Diese Steuerungsgruppe erarbeitete das BEM-Verfahren für den Pfarrdienst und alle Beschäftigten. Mit der Durchführung wurde der Betriebsärztliche Dienst BAD beauftragt. Das Verfahren wurde inzwischen in einer Rechtsverordnung festgelegt und gilt seit 2017 verbindlich für die gesamte Landeskirche. Angewendet wurde das BEM-Verfahren für alle Pfarrerinnen und Pfarrer sowie die landeskirchlich Beschäftigten. In Informationsveranstaltungen beriet die Steuerungsgruppe weitere kirchliche Einrichtungen und Kirchengemeinden, die sich dem Verfahren anschließen können. Die Kosten für das BEM-Verfahren werden von der Landeskirche getragen.

Inzwischen hat die Landessynode aus Anlass der stufenweisen Anhebung des Renten- und Pensionsalters auf 67 Jahre die Einrichtung eines BGM beschlossen. Seit Jahresbeginn arbeitet eine Referentin für Gesundheitsmanagement in der Landeskirche.
Im Rahmen der Prävention wurden Kooperationsregionen geschaffen; es gibt Standardassistenzen für den Bereich Verwaltung und Zuschüsse für Präventionsmaßnahmen (Fitnesskurse). Außerdem ist es möglich Urlaubstage anzusparen, so dass sie nicht verfallen, wenn sie bei Vakanzvertretungen nicht genommen werden können.

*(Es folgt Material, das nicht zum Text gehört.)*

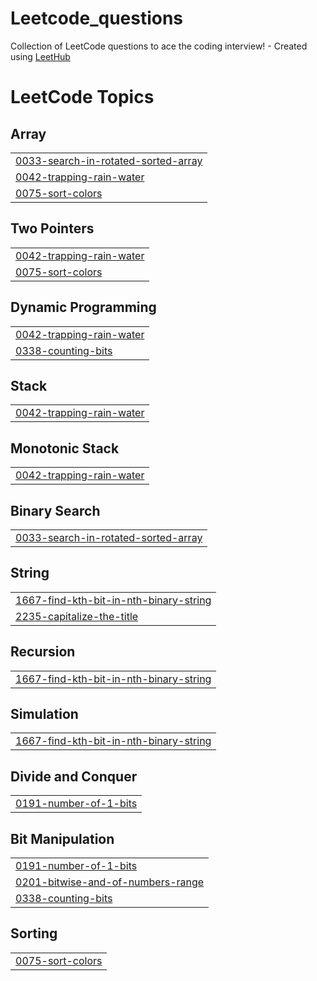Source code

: # Leetcode_questions
Collection of LeetCode questions to ace the coding interview! - Created using [LeetHub](https://github.com/QasimWani/LeetHub)

<!---LeetCode Topics Start-->
# LeetCode Topics
## Array
|  |
| ------- |
| [0033-search-in-rotated-sorted-array](https://github.com/satyasmishra19/Leetcode_questions/tree/master/0033-search-in-rotated-sorted-array) |
| [0042-trapping-rain-water](https://github.com/satyasmishra19/Leetcode_questions/tree/master/0042-trapping-rain-water) |
| [0075-sort-colors](https://github.com/satyasmishra19/Leetcode_questions/tree/master/0075-sort-colors) |
## Two Pointers
|  |
| ------- |
| [0042-trapping-rain-water](https://github.com/satyasmishra19/Leetcode_questions/tree/master/0042-trapping-rain-water) |
| [0075-sort-colors](https://github.com/satyasmishra19/Leetcode_questions/tree/master/0075-sort-colors) |
## Dynamic Programming
|  |
| ------- |
| [0042-trapping-rain-water](https://github.com/satyasmishra19/Leetcode_questions/tree/master/0042-trapping-rain-water) |
| [0338-counting-bits](https://github.com/satyasmishra19/Leetcode_questions/tree/master/0338-counting-bits) |
## Stack
|  |
| ------- |
| [0042-trapping-rain-water](https://github.com/satyasmishra19/Leetcode_questions/tree/master/0042-trapping-rain-water) |
## Monotonic Stack
|  |
| ------- |
| [0042-trapping-rain-water](https://github.com/satyasmishra19/Leetcode_questions/tree/master/0042-trapping-rain-water) |
## Binary Search
|  |
| ------- |
| [0033-search-in-rotated-sorted-array](https://github.com/satyasmishra19/Leetcode_questions/tree/master/0033-search-in-rotated-sorted-array) |
## String
|  |
| ------- |
| [1667-find-kth-bit-in-nth-binary-string](https://github.com/satyasmishra19/Leetcode_questions/tree/master/1667-find-kth-bit-in-nth-binary-string) |
| [2235-capitalize-the-title](https://github.com/satyasmishra19/Leetcode_questions/tree/master/2235-capitalize-the-title) |
## Recursion
|  |
| ------- |
| [1667-find-kth-bit-in-nth-binary-string](https://github.com/satyasmishra19/Leetcode_questions/tree/master/1667-find-kth-bit-in-nth-binary-string) |
## Simulation
|  |
| ------- |
| [1667-find-kth-bit-in-nth-binary-string](https://github.com/satyasmishra19/Leetcode_questions/tree/master/1667-find-kth-bit-in-nth-binary-string) |
## Divide and Conquer
|  |
| ------- |
| [0191-number-of-1-bits](https://github.com/satyasmishra19/Leetcode_questions/tree/master/0191-number-of-1-bits) |
## Bit Manipulation
|  |
| ------- |
| [0191-number-of-1-bits](https://github.com/satyasmishra19/Leetcode_questions/tree/master/0191-number-of-1-bits) |
| [0201-bitwise-and-of-numbers-range](https://github.com/satyasmishra19/Leetcode_questions/tree/master/0201-bitwise-and-of-numbers-range) |
| [0338-counting-bits](https://github.com/satyasmishra19/Leetcode_questions/tree/master/0338-counting-bits) |
## Sorting
|  |
| ------- |
| [0075-sort-colors](https://github.com/satyasmishra19/Leetcode_questions/tree/master/0075-sort-colors) |
<!---LeetCode Topics End-->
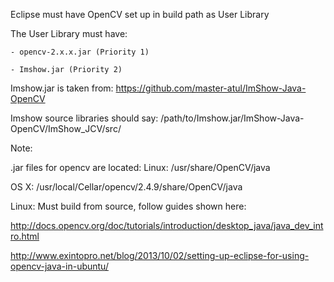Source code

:Eclipse must have OpenCV set up in build path as User Library

The User Library must have:

	- opencv-2.x.x.jar (Priority 1)

	- Imshow.jar (Priority 2)

Imshow.jar is taken from: https://github.com/master-atul/ImShow-Java-OpenCV

Imshow source libraries should say: /path/to/Imshow.jar/ImShow-Java-OpenCV/ImShow_JCV/src/


Note:

.jar files for opencv are located:
Linux: /usr/share/OpenCV/java

OS X: /usr/local/Cellar/opencv/2.4.9/share/OpenCV/java

Linux: Must build from source, follow guides shown here:

http://docs.opencv.org/doc/tutorials/introduction/desktop_java/java_dev_intro.html

http://www.exintopro.net/blog/2013/10/02/setting-up-eclipse-for-using-opencv-java-in-ubuntu/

Auch für Pfarrerinnen, Pfarrer und Mitarbeitende mit Behinderung wurden entsprechende Regelungen zur Anwendung des SGB IX geschaffen.

Praxis-Workshops

Im Rahmen von vier Praxis-Workshops konnten die Teilnehmenden des Studientages abschließend konkrete Maßnahmen der Gesundheitsförderung und der Anwendung der staatlichen Regelungen zum Arbeits- und Gesundheitsschutz diskutieren. Hierzu waren von der Vorbereitungsgruppe Fallbeispiele entwickelt worden, die praxisnah bestimmte Problemstellungen in den Mittelpunkt stellten.

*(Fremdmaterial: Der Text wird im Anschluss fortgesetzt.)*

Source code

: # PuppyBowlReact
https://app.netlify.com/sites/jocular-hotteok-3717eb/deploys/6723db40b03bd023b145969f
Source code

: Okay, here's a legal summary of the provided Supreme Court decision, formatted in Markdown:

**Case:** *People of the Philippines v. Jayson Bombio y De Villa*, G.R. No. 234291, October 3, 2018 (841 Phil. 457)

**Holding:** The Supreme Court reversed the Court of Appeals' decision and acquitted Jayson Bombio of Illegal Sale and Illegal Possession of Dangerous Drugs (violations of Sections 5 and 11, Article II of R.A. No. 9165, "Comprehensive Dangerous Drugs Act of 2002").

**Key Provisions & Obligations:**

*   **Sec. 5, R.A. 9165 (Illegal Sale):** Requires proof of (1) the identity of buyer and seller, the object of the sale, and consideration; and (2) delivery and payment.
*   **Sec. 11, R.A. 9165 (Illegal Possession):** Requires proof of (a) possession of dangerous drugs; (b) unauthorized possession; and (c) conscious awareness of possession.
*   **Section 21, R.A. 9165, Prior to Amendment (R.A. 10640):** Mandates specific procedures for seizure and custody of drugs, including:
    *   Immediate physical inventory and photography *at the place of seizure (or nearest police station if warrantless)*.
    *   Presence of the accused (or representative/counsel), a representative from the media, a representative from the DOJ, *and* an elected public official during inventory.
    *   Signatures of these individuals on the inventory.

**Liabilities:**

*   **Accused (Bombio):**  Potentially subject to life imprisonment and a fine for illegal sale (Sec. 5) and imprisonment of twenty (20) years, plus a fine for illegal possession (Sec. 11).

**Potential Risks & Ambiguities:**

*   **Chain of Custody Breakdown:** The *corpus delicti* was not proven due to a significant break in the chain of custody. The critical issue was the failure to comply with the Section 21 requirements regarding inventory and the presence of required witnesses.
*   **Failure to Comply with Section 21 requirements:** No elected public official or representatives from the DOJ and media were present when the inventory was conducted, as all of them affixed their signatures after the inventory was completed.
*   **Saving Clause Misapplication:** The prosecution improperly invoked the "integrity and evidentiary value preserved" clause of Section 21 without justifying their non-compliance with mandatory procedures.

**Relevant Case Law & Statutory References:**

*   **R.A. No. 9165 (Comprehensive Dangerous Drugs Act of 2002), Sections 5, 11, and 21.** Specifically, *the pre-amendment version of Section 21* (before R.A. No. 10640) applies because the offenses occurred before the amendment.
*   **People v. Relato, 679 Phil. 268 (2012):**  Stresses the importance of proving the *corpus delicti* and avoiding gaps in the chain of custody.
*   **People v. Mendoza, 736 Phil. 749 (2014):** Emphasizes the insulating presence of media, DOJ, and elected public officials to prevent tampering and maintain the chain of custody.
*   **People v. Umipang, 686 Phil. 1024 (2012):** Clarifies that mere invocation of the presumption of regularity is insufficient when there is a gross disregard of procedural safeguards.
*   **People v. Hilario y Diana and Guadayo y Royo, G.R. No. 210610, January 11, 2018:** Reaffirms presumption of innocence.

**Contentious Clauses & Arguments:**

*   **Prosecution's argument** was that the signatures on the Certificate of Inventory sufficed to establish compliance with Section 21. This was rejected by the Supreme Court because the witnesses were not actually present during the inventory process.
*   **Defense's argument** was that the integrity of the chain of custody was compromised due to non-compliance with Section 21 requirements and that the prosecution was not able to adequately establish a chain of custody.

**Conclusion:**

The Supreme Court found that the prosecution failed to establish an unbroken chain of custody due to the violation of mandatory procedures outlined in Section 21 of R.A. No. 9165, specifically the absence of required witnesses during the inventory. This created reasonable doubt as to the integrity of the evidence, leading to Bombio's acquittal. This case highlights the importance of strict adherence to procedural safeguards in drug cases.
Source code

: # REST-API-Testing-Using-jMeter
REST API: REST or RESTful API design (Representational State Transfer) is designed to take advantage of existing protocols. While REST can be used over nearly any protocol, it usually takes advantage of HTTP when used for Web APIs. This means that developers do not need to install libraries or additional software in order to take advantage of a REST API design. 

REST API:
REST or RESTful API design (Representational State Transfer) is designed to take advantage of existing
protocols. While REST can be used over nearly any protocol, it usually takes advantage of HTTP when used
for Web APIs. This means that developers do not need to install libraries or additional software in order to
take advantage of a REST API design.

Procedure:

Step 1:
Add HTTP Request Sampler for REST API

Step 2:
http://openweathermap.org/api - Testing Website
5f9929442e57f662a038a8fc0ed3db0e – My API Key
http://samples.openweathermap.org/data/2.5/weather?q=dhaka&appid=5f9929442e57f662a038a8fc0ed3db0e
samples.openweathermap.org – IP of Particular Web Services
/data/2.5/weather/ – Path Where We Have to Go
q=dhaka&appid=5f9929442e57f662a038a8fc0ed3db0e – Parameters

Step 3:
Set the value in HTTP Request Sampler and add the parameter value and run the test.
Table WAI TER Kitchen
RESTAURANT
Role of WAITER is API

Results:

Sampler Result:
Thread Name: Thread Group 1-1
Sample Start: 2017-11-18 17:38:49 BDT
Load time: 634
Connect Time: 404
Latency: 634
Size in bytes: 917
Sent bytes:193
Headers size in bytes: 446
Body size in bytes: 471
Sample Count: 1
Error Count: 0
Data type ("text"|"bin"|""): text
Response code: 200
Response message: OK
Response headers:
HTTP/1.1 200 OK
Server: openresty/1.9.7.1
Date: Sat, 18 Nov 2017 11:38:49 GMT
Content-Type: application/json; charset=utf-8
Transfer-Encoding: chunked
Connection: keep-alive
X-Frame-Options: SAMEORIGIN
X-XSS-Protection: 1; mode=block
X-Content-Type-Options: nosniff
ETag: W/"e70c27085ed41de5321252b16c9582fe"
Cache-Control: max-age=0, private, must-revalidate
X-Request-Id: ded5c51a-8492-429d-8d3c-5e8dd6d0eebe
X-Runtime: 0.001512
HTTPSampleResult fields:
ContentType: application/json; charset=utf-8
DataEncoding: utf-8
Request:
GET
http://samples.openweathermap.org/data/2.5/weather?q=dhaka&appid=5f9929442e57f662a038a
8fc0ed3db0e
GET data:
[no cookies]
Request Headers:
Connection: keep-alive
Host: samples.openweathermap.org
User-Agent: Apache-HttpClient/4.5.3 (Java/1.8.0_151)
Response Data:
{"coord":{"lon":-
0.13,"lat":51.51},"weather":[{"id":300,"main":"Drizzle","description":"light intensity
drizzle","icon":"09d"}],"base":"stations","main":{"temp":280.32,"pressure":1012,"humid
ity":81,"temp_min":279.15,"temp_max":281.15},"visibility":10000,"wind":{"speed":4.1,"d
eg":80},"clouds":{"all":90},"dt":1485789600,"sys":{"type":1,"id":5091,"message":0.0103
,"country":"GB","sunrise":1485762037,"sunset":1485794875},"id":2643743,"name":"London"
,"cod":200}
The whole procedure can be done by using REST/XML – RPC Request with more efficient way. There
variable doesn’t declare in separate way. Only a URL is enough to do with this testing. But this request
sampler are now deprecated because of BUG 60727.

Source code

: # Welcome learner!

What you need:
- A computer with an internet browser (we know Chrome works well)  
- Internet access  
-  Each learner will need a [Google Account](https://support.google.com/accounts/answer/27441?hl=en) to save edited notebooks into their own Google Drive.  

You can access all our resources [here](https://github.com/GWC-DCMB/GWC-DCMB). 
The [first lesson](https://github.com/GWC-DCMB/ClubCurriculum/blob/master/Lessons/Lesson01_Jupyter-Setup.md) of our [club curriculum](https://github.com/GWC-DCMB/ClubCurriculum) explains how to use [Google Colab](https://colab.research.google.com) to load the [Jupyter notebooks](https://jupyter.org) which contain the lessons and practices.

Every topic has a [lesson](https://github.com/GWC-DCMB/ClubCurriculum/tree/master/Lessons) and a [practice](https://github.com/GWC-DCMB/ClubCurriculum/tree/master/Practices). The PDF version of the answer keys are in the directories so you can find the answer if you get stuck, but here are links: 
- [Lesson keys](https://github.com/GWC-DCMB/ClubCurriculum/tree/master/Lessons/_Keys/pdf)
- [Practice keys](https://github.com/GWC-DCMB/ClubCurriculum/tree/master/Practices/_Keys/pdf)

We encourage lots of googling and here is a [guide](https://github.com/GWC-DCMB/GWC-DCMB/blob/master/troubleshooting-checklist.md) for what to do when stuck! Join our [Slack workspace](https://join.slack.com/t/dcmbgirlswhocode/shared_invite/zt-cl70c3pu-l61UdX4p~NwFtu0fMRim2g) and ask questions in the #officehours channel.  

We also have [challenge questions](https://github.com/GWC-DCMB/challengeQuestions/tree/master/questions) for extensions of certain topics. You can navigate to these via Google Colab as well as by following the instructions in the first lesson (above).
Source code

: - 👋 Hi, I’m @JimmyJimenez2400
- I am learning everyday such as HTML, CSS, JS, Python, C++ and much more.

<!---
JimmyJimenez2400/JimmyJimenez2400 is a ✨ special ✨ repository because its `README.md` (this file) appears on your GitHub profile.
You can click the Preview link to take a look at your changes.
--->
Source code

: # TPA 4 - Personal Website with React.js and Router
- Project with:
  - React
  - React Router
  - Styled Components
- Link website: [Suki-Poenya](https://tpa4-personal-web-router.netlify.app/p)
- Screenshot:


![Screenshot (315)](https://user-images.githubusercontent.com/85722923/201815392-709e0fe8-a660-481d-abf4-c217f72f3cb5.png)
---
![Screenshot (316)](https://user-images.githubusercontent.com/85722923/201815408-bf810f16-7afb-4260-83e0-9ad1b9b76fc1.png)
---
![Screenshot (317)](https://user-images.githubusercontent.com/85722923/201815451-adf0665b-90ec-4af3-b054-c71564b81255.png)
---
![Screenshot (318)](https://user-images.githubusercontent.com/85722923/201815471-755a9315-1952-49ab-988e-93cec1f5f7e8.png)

Für das 4. Forum Pfarramt und Gesundheit, das am 16. Juni 2020 in Kassel stattfinden wird, legten die Anwesenden das Thema „Gesundbleiben im Veränderungsprozessen“ fest, um die unterschiedlichen landeskirchlichen Reformen im Blick auf Gesundheitsfragen zu reflektieren.